Incidentally and en passant, Reverend Terry Jones sets the example in that other democracy.  He seems as good a Christian as the  Hindutva vanguards are Hindus, or the  Jihadis are  Muslims. We have a good idea of who pays the latter two; but who pays you, Mr.Jones, a lot, it would seem, to tear the world apart? 

 

 

All in all, Pico and Shakespeare knew what they were talking about: “Man” may be both devil or god, but only Marx knew that Humanism  spawned by Capitalism foreclosed the  latter probability some  five hundred years ago.

 

So let the Games go on, while the grains rot and  the  children go hungry or fall to disease after disease born of  the elementary deprivations that Humanism makes necessary.  And national pride.

 

Always what comes first is India’s  image, not its reality.  Which is why all of Delhi’s  beggars  are to be hidden away from gaze till the Games are over.
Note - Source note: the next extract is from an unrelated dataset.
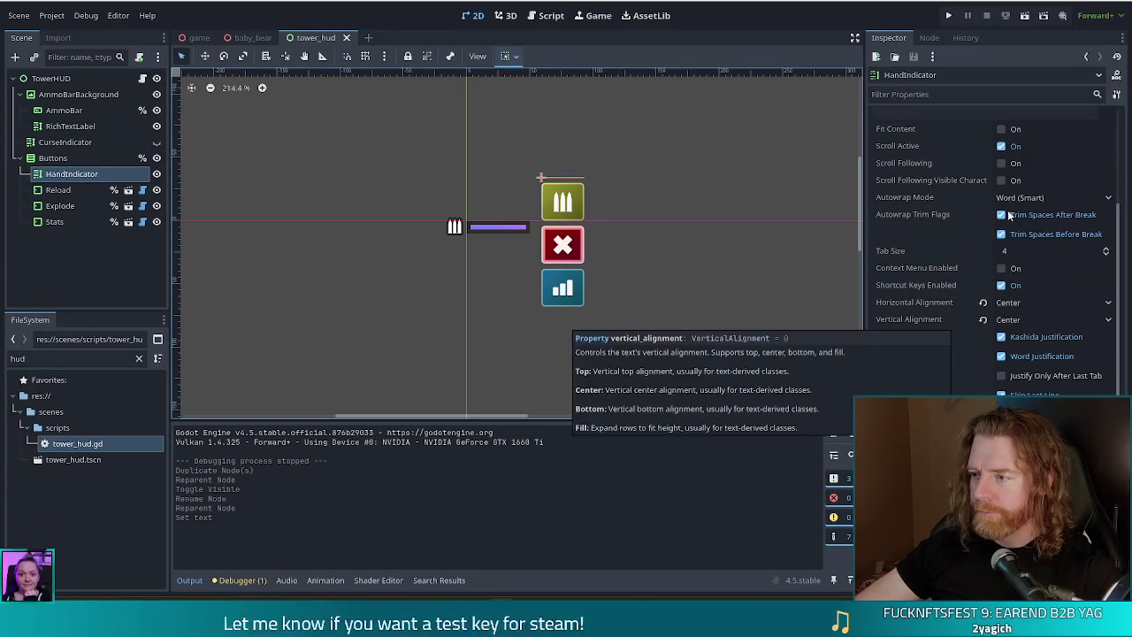
left_click(1017, 197)
left_click(1016, 216)
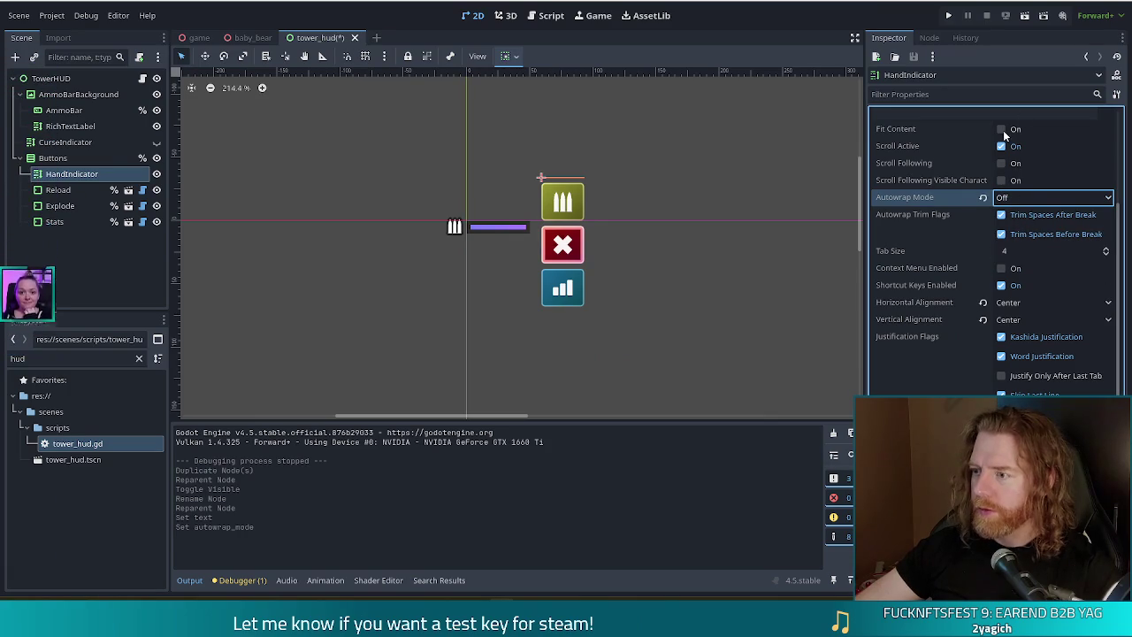
left_click(1002, 130)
On the principle that what you don’t see does not exist.  Such is the contempt  we have for the  intelligence of the world community. Do you hear a knowledgeable chuckle?  I do.

 

Yes we can make the wood disappear and  deck  the trees we choose.

 

Not for long, not for long.  I see many millions of skeletal  knuckles  reach out of the wood, and many hungry wails raise a curse no earpiece may obstruct.  And  a resistless flood in the making that may take away everything that stands in the way.